## Problem details
Write out the listing below word for word, starting at its first line and ending with the line that contains "Welcome to the".

## Exercise data
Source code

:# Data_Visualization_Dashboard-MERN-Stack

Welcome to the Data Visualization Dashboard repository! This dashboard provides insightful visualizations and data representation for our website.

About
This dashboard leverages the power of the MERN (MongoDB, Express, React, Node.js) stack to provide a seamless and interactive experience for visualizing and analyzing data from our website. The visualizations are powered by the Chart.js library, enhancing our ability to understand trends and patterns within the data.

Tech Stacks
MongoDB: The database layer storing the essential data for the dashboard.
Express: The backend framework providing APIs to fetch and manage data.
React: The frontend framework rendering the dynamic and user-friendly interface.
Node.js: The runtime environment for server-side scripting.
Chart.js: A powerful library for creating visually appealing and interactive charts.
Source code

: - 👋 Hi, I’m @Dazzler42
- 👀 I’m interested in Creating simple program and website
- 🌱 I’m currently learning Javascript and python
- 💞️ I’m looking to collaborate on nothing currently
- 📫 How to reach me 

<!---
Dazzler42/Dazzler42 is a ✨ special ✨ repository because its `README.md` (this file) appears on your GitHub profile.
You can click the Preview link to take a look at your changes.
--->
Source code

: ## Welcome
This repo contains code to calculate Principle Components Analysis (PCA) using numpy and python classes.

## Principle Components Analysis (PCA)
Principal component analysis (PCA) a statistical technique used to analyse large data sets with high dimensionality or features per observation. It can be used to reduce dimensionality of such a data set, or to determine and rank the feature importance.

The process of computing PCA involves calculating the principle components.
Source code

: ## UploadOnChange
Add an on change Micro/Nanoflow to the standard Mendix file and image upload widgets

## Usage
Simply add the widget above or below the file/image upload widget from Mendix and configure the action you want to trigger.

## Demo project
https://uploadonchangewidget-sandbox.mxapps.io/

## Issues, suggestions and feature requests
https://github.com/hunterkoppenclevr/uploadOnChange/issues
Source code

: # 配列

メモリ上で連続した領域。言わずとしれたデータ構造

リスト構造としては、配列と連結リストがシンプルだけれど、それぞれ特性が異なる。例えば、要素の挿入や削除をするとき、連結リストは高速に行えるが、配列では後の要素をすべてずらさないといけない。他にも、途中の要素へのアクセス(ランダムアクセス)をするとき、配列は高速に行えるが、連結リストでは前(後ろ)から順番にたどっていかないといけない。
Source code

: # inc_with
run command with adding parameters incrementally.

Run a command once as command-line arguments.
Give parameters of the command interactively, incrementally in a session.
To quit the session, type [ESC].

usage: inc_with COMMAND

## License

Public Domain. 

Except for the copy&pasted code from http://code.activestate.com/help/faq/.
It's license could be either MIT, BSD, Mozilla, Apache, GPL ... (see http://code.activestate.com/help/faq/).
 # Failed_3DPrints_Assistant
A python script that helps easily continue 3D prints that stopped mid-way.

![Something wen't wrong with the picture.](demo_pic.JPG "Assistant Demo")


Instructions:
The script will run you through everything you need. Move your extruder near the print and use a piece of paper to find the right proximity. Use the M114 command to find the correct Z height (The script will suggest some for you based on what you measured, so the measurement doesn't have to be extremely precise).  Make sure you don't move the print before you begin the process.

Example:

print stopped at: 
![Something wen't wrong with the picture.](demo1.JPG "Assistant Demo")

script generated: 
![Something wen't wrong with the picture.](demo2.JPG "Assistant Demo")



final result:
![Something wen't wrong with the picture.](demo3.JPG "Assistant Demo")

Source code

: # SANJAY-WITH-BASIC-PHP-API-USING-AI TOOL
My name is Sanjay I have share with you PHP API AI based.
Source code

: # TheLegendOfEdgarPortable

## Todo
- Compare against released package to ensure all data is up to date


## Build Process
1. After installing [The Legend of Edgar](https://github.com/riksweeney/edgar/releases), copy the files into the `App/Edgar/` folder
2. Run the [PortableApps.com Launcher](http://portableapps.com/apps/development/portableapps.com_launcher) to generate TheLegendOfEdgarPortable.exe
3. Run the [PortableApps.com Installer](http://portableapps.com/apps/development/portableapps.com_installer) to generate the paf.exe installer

## Solution to the problem
Source code

:# Data_Visualization_Dashboard-MERN-Stack

Welcome to the Data Visualization Dashboard repository! This dashboard provides insightful visualizations and data representation for our website.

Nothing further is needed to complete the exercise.